INSTRUCTIONS FOR THE TASK → Repeat the records. Keep every word and mark exactly as it is.

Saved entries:
_ _ _ _ _ _ _

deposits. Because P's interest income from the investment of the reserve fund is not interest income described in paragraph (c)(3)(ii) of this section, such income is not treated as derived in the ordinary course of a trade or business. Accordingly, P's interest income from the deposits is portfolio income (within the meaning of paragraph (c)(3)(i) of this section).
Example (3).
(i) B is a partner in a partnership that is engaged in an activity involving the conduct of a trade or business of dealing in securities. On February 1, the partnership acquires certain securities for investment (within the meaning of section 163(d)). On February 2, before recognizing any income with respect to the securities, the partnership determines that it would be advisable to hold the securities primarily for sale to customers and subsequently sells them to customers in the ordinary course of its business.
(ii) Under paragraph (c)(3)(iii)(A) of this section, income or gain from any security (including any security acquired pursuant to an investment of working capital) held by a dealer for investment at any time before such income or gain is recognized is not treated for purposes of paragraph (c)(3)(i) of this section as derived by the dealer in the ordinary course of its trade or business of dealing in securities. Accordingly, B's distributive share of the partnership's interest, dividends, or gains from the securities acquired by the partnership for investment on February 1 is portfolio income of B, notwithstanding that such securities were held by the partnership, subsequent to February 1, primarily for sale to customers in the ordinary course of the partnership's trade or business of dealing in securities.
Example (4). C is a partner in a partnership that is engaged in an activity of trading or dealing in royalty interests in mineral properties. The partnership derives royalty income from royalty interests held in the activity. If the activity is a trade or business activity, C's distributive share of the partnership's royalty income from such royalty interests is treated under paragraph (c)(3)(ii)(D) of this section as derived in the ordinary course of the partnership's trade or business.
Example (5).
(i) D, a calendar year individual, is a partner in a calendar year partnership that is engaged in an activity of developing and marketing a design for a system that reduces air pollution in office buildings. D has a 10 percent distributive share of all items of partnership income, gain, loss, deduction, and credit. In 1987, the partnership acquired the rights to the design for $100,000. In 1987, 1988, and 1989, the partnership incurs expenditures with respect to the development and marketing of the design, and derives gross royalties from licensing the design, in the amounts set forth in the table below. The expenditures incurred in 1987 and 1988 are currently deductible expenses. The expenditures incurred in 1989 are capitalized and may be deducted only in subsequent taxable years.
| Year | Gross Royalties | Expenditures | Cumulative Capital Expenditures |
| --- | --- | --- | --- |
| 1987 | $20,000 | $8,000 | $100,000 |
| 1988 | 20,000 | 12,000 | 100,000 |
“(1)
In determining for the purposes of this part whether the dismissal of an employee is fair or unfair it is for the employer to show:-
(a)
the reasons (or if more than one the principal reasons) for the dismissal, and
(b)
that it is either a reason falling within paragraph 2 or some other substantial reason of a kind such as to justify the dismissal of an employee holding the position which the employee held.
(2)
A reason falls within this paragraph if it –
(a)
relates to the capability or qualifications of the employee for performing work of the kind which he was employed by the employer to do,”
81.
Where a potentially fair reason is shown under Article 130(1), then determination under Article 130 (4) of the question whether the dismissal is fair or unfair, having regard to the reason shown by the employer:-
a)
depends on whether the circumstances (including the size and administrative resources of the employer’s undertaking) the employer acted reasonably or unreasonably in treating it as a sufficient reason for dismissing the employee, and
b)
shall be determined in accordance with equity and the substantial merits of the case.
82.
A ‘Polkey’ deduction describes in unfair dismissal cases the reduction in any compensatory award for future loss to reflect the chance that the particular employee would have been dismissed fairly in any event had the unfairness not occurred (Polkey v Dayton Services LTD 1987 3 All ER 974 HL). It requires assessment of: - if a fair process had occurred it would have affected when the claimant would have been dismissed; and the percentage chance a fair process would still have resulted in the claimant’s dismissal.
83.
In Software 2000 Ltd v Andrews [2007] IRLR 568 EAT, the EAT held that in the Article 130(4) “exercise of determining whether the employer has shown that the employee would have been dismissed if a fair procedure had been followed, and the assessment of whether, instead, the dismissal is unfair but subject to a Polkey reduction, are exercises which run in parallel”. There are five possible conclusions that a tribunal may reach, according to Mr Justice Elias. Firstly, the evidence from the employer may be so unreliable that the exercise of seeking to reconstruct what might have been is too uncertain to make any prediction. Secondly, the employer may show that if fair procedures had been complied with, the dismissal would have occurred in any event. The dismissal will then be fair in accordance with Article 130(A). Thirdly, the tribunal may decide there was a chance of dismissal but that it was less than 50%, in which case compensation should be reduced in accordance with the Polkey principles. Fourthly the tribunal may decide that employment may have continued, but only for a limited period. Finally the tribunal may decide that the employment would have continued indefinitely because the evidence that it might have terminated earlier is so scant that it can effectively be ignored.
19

_ _ _ _ _ _ _

RESPONSE FOR THIS EXERCISE →
deposits. Because P's interest income from the investment of the reserve fund is not interest income described in paragraph (c)(3)(ii) of this section, such income is not treated as derived in the ordinary course of a trade or business. Accordingly, P's interest income from the deposits is portfolio income (within the meaning of paragraph (c)(3)(i) of this section).
Example (3).
(i) B is a partner in a partnership that is engaged in an activity involving the conduct of a trade or business of dealing in securities. On February 1, the partnership acquires certain securities for investment (within the meaning of section 163(d)). On February 2, before recognizing any income with respect to the securities, the partnership determines that it would be advisable to hold the securities primarily for sale to customers and subsequently sells them to customers in the ordinary course of its business.
(ii) Under paragraph (c)(3)(iii)(A) of this section, income or gain from any security (including any security acquired pursuant to an investment of working capital) held by a dealer for investment at any time before such income or gain is recognized is not treated for purposes of paragraph (c)(3)(i) of this section as derived by the dealer in the ordinary course of its trade or business of dealing in securities. Accordingly, B's distributive share of the partnership's interest, dividends, or gains from the securities acquired by the partnership for investment on February 1 is portfolio income of B, notwithstanding that such securities were held by the partnership, subsequent to February 1, primarily for sale to customers in the ordinary course of the partnership's trade or business of dealing in securities.
Example (4). C is a partner in a partnership that is engaged in an activity of trading or dealing in royalty interests in mineral properties. The partnership derives royalty income from royalty interests held in the activity. If the activity is a trade or business activity, C's distributive share of the partnership's royalty income from such royalty interests is treated under paragraph (c)(3)(ii)(D) of this section as derived in the ordinary course of the partnership's trade or business.
Example (5).
(i) D, a calendar year individual, is a partner in a calendar year partnership that is engaged in an activity of developing and marketing a design for a system that reduces air pollution in office buildings. D has a 10 percent distributive share of all items of partnership income, gain, loss, deduction, and credit. In 1987, the partnership acquired the rights to the design for $100,000. In 1987, 1988, and 1989, the partnership incurs expenditures with respect to the development and marketing of the design, and derives gross royalties from licensing the design, in the amounts set forth in the table below. The expenditures incurred in 1987 and 1988 are currently deductible expenses. The expenditures incurred in 1989 are capitalized and may be deducted only in subsequent taxable years.
| Year | Gross Royalties | Expenditures | Cumulative Capital Expenditures |
| --- | --- | --- | --- |
| 1987 | $20,000 | $8,000 | $100,000 |
| 1988 | 20,000 | 12,000 | 100,000 |
“(1)
In determining for the purposes of this part whether the dismissal of an employee is fair or unfair it is for the employer to show:-
(a)
the reasons (or if more than one the principal reasons) for the dismissal, and
(b)
that it is either a reason falling within paragraph 2 or some other substantial reason of a kind such as to justify the dismissal of an employee holding the position which the employee held.
(2)
A reason falls within this paragraph if it –
(a)
relates to the capability or qualifications of the employee for performing work of the kind which he was employed by the employer to do,”
81.
Where a potentially fair reason is shown under Article 130(1), then determination under Article 130 (4) of the question whether the dismissal is fair or unfair, having regard to the reason shown by the employer:-
a)
depends on whether the circumstances (including the size and administrative resources of the employer’s undertaking) the employer acted reasonably or unreasonably in treating it as a sufficient reason for dismissing the employee, and
b)
shall be determined in accordance with equity and the substantial merits of the case.
82.
A ‘Polkey’ deduction describes in unfair dismissal cases the reduction in any compensatory award for future loss to reflect the chance that the particular employee would have been dismissed fairly in any event had the unfairness not occurred (Polkey v Dayton Services LTD 1987 3 All ER 974 HL). It requires assessment of: - if a fair process had occurred it would have affected when the claimant would have been dismissed; and the percentage chance a fair process would still have resulted in the claimant’s dismissal.
83.
In Software 2000 Ltd v Andrews [2007] IRLR 568 EAT, the EAT held that in the Article 130(4) “exercise of determining whether the employer has shown that the employee would have been dismissed if a fair procedure had been followed, and the assessment of whether, instead, the dismissal is unfair but subject to a Polkey reduction, are exercises which run in parallel”. There are five possible conclusions that a tribunal may reach, according to Mr Justice Elias. Firstly, the evidence from the employer may be so unreliable that the exercise of seeking to reconstruct what might have been is too uncertain to make any prediction. Secondly, the employer may show that if fair procedures had been complied with, the dismissal would have occurred in any event. The dismissal will then be fair in accordance with Article 130(A). Thirdly, the tribunal may decide there was a chance of dismissal but that it was less than 50%, in which case compensation should be reduced in accordance with the Polkey principles. Fourthly the tribunal may decide that employment may have continued, but only for a limited period. Finally the tribunal may decide that the employment would have continued indefinitely because the evidence that it might have terminated earlier is so scant that it can effectively be ignored.
19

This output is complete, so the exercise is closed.